Free icmp software for linux

ETrace is a configurable static port network tracing tool, similar to traceroute, but supporting ICMP, TCP, UDP and other IP protocols.

Usage:

etrace [ -BbCcnv ] [ -p profile ] [ -F config ] [ -i interface ] [ -I icmp-type ] [ -T port ] [ -U port ] [ -P protocol ] [ -r probe-count ] [ -t timeout ] [ -1 hop ] [ -h hop ] [ -m hop ] [ -A address ] [ -s port ] [ -f flags ] [ -d data ] [ -D data-file ] [ -R count ] [ -q seq] [ -w window ] target [...]

Options:

etrace has a wealth of options ranging in function from controlling output to the detailed construction of trace packets.

Profile Options:

A profile is a pre-configured list of options stored in a shared, or user specific configuration file. By defining profiles, complex etrace option sets can be easily accessed with a single command line option.

-p, --profile
Specify a profile.
-C, --clear
Clear the current list of probes. This option can be used to allow a profile to inherit options from another profile, but specify its own list of probes.
-F, --config
Specify an alternative profiles file.

Interface options

-i, --interface
Specify interface. If unspecified, etrace will examine the routing table and select the most appropriate interface for each target address.
-c, --promisc
Put in interface into promiscuous mode. As this option increases the load on the system in general, it should only be used if spoofing of source packets address is enabled with the "-A" option.
Trace Type Options
-I, --icmp
Specify an ICMP trace and the packet type to use. ICMP traces may use Echo (E or P), Timestamp (T or S), Netmask (N or M) or Info (I). The default trace probe is an ICMP Echo.
-h, --hop
Specify a specific hop to investigate.
-m, --maximum
Specify the maximum number of hops.
-r, --probes
Set the maximum number of probes to send per hop. The default is 3.
-t, --timeout
Set the maximum amount of time, in milli-seconds, to wait for a response to a probe. The default is 3000 (three seconds).

Packet Construction Options

-A, --address
Specify the source IP address of generated packets.
-s, --source
Set the source port of the generated probe packets. If unspecified, etrace uses a random high port.
-f, --flags
Specify TCP and/or IP flags. Takes a comma delimitered list of any of the following flags: RF, DF, MF, FIN, SYN, RST, PSH, ACK, URG, ECE, CWR (Default: SYN)
-d, --data
Specify the data content of generated probe packets. Standard meta-characters are recognised (e.g. "nt") as are binary values given in octal (e.g. " 00x00");
-D, --data-file
Load the data content of the generated probe packets from the specified file. Filenames beginning with @ a loaded from the etrace shared data directory (usually /usr/local/share/etrace). etrace currently ships with the following predfined packet data files: dns, ike.
-R, --random
Fill the data content of the generated probe packets with the specified number of random bytes.
-b, --badcksum
Generate and send probe packets with bad checksums.
-q, --seq
Specify the TCP sequence number.
-w, --window
Specify the TCP window size.

Output Options

-v, --verbose
Increase output verbosity.
-B, --debug
Enable debugging output.
-n, --numeric
Disable name resolution.

* STUDY MATERIAL *
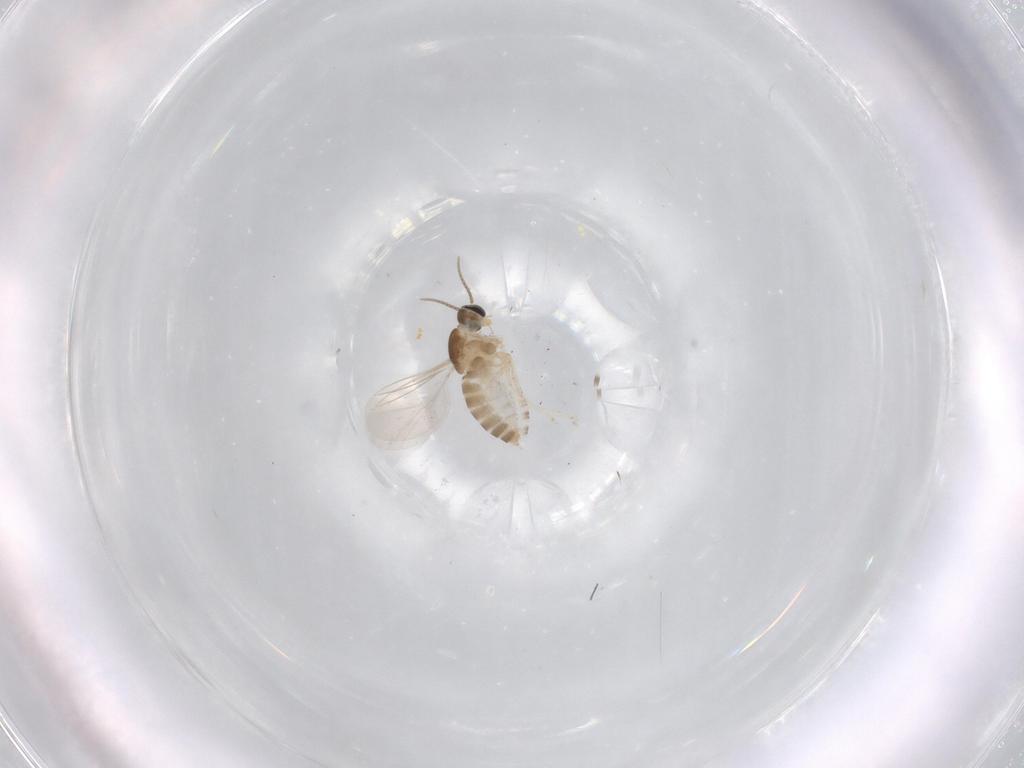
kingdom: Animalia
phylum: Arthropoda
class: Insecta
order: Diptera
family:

--

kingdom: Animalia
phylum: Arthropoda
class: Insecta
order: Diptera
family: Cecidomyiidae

* PROBLEMS AND TASKS *
**A.** Could you duplicate the passage of the etrace documentation that starts at "Free icmp software" and ends at "other IP protocols."?
**B.** Can you write the next portion of the etrace documentation, picking up right after its last line?
The data has no connection to the etrace documentation.

* OUTPUTS FOR THE TASKS *
**A.**
Free icmp software for linux

ETrace is a configurable static port network tracing tool, similar to traceroute, but supporting ICMP, TCP, UDP and other IP protocols.

**B.**
Examples:

etrace www.sample.com

Launches a trace ICMP Echo, the default, trace to www.sample.com. Specifiying the options "-I E" whould accomplish the same results.

etrace -T 80 www.sample.com

Similar to the previous example, except the trace is performed on TCP port 80.

etrace --udp 53 --data-file @dns ns.sample.com

Starts are trace to ns.sample.com on UDP port 53 with the trace packets containing data loaded from the file /usr/local/share/etrace/dns (a file supplied with etrace that contains a simple dns request to resolve 127.0.0.1).

etrace -p dns -p fast ns.sample.com

The default profiles shipped with etrace include "dns" (which equates to the options shown in the previous example) and "fast" (which decreases both timeouts and the number of probes sent for each hop, as well as disabling name resolution). Profiles are stackable, with latter options overriding those specified in earlier profiles.

jail (Just Another IP Logger) is a simple, but often useful network security tool which displays ICMP packets and attempted TCP connections from remote hosts.

The application features better configuration and logging options than the iplogger package it was written to replace.

icmplog and tcplog can either ignore any packet, or log it at any of the
syslog levels (as defined in < syslog.h >). The log level is configurable
depending on the ICMP type (icmplog) or the port on which a connection is
requested (tcplog). The default facility (LOG_DAEMON) for logging messages
can also be changed in the configurations files.

The level at which a given type of packet is logged is specified in the
configuration files (/etc/icmplog.conf and /etc/tcplog.conf by default,
which can be overriden with the --file option). You can also specify
a default level, which matches packets that have an unknown or unconfigured
type. See the example configurations included and the icmplog(8) and
tcplog(8) manual pages for more information.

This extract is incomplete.